E Cloto finalmente ha un volto, e non è un volto di donna crudele, di femme fatale o di anziana tessitrice, non è nemmeno un volto umano, ma bensì un mogul che governa i fili sottili delle vite umane, è un’acciaieria, è ArcelorMittal che opera da anni a Zenica senza curarsi delle conseguenze ambientali delle proprie azioni, è la profanazione del ventre della terra che ci ha allontanati dalla nostra stessa natura.
L’alba ti vede superbo,
ti vede umiliato il tramonto.
Nessuno troppo confidi
nella fortuna, nessuno
nella sventura disperi
di una sorte migliore.
Mescola la fortuna e la sventura
e impedisce, Cloto, che il destino
arresti la sua corsa, poi che al fato
è dato girare senza sosta.
Dèi così benevoli, nessuno
li ha mai avuti da potersi
promettere il domani. Un dio vi getta,
povere cose umane,
in un turbine rapinoso.
(Seneca, Tieste, 613)
Approfondimenti
(1) Un reportage sull’inquinamento a Zenica realizzato da Simone Modugno e Linda Caglioni per La Repubblica, 20 dicembre 2021. Disponibile qui.
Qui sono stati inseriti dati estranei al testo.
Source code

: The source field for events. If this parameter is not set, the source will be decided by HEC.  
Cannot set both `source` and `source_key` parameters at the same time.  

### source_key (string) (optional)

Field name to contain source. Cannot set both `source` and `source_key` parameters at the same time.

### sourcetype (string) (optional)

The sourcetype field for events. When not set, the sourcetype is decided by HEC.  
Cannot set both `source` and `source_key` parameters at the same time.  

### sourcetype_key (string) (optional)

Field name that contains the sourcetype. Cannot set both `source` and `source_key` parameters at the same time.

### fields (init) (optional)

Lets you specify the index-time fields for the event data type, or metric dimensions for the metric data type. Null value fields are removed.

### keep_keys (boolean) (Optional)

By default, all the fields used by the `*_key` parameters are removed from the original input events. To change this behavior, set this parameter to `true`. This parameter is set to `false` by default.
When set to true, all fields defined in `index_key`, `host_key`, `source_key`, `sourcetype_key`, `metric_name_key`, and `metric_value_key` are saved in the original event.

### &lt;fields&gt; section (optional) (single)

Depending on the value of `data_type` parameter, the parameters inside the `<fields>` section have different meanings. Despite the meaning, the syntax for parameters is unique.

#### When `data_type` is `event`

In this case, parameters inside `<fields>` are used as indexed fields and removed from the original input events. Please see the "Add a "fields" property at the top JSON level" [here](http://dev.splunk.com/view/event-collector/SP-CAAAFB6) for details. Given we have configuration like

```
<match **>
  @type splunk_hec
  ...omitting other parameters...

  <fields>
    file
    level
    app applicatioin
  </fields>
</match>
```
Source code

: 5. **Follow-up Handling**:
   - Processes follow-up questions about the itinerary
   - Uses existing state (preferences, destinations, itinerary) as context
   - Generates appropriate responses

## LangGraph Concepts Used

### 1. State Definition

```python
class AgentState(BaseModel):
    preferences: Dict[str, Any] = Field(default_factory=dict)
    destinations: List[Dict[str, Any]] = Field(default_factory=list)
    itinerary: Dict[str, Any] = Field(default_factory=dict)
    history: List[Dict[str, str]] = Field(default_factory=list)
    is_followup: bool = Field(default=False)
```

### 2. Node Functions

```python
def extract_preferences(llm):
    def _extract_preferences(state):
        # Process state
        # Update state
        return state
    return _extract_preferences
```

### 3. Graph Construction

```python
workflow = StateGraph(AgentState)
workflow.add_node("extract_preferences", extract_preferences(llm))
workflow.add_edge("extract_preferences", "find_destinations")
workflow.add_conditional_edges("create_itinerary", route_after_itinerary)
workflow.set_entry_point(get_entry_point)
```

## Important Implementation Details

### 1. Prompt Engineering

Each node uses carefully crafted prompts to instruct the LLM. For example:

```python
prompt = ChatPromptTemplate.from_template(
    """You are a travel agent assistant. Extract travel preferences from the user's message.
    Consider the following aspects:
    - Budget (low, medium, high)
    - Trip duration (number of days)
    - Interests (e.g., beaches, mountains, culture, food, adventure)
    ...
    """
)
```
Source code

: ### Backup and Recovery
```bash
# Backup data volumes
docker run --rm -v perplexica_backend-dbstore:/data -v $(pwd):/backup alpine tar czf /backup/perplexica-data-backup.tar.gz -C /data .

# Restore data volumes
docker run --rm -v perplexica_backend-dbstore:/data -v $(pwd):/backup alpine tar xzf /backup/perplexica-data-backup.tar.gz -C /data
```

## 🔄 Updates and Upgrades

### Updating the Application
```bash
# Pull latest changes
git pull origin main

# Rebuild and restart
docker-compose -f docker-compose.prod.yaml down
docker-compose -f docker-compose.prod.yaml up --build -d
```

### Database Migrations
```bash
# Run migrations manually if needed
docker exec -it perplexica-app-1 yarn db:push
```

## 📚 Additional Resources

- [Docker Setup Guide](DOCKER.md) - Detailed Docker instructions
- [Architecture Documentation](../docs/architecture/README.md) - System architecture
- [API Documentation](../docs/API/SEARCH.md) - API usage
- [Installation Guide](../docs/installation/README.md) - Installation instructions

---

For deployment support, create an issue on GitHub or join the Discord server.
(2) Uno studio pubblicato da HEAL, Sandbag, CAN Europe, CEE Bankwatch e Europe Beyond Coal ha mostrato che nel 2016; nei soli Balcani occidentali 3.906 persone sono morte prematuramente a causa dell’inquinamento atmosferico causato dalle centrali elettriche a carbone, la maggior parte delle quali al di fuori della regione, negli stati membri dell’Unione Europea.
(3) “Eko Forum Zenica”, associazione fondata su iniziativa di un gruppo di cittadini a difesa dell’ambiente.
L’immagine in copertina è stata scattata durante una cerimonia funebre a Zenica. Tratta dal sito Osservatorio Balcani e Caucaso Transeuropa e disponibile qui.